Abgeschirmt…

Ich bin eigentlich ganz gut organisiert. Habe noch nie einen Geldbeutel verloren. Noch nie ist mir ein Handy abhanden gekommen oder war ein Schlüsselbund verschütt gegangen. Aber es gibt grundsätzlich zwei Dinge, die ich NIE mitnehme, wenn ich von zu Hause weggehe – Taschentücher und einen Schirm.
Beginnen wir mit dem Ersteren. Nicht nur, dass ich oft (meistens von Männern) gefragt werde, ob ich zufällig ein Taschentuch bei mir hätte (offensichtlich wird so etwas von einer Frau erwartet), ich muss im Bedarfsfall auch selbst andere Leute fragen. In meiner Handtasche, von lieben Kollgen „das schwarze Loch“ genannt, findet sich sehr vieles. Angefangen vom Keks bis hin zur Fertig-Salatsoße (das ist eine andere Geschichte). Aber eben keine Taschentücher. Niemals. Und wenn, dann nur in Form von kleinen, weißen, einem Flusskiesel nicht unähnlichen Gebilden auf dem Grund der Tasche. Die man auch unter gröbster Kraftanwendung nicht mehr auseinanderfrickeln kann.
Stattdessen könnte man anhand der Restaurantwerbung auf den zum Naseputzen missbrauchten Papierservietten eine chronologische Abfolge meiner Mittagspausen rekonstruieren.

Wer schon mal eine heftig laufende Nase hatte, weiß, wie nötig man ein Taschentuch brauchen kann.
Das gleiche gilt für Schirme. Schon als Kind weigerte ich mich, einen Schirm mitzunehmen. Ständig musste ich sie mit mir rumtragen, steckte sie nass in den Schulranzen wo sie meine Matheaufgaben verwässerten und aufpassen musste man auch drauf.

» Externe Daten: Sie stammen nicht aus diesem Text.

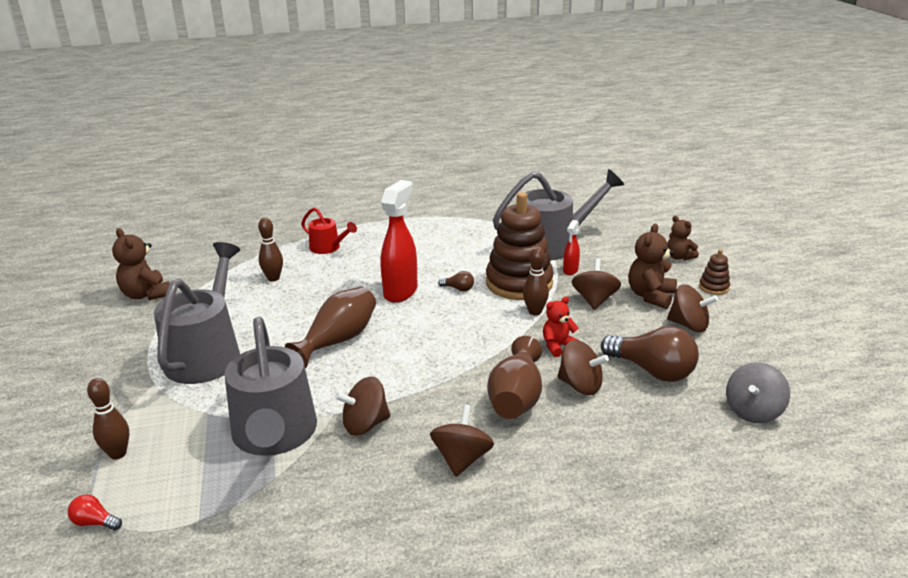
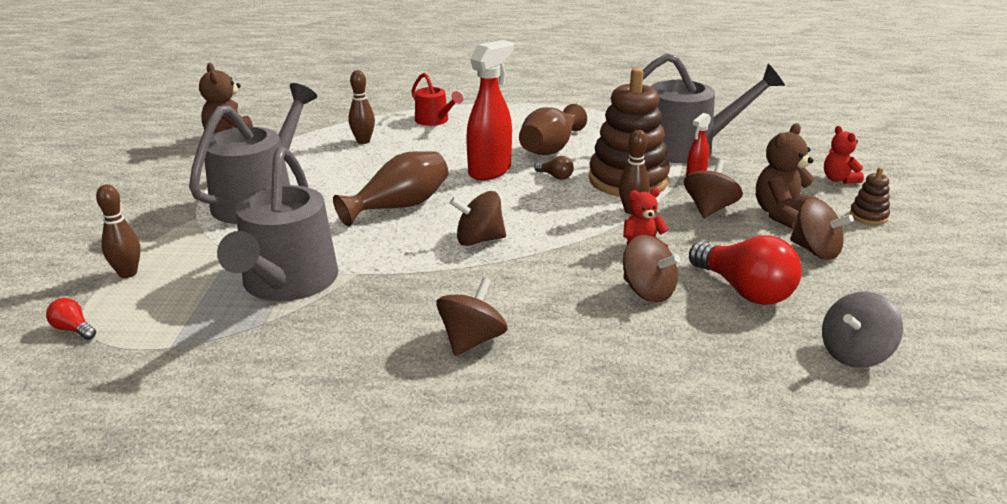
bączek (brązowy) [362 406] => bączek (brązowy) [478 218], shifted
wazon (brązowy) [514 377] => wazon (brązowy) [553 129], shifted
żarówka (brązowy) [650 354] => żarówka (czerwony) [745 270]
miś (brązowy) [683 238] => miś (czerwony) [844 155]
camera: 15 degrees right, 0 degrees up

Als ich dann älter wurde und mir mehr an der Unversehrtheit meiner Frisur gelegen war, begann ich, Schirme in die Handtasche zu stecken. Einmal aufgespannt und in nassem Zustand wanderten die kleinen Helfer natürlich nicht wieder in die Tasche zurück, die verwischten Matheaufgaben waren mir noch in schlechter Erinnerung, sondern – in meine Ablage im Auto. Was dazu führte, dass ich im nächsten Regenschauer mitten in der Fußgängerzone – einen neuen Schirm erstand. Da sich dieses Prozedere auch in Urlauben wiederholt, verfüge ich mittlerweile über eine stattliche Ansammlung von zusammenklappbaren Regenschirmen mit Erinnerungswert. Den Dunkelblauen mit rosa Punkten erstand ich in Münster. Den Pinken und einen weiteren Dunkelblauen in Berlin. Den Schwarzen in der Stadt, in der ich arbeite, der mit den Teddybären drauf ist ein Geschenk meiner Mama, die nicht fassen kann, welch Schirmmonster sie da heranerzogen hat, der große Gelbe ist ein Werbegeschenk. Und der kleine Rote… ist mein neuestes Objekt. Gestern in der Fußgängerzone im Platschregen gekauft. Immerhin liegt er jetzt trocken in meiner Handtasche.
Ich kann mir nur noch eines vorstellen, was schlimmer ist, als ohne Schirm dazustehen: Ohne Schirm, aber mit laufender Nase.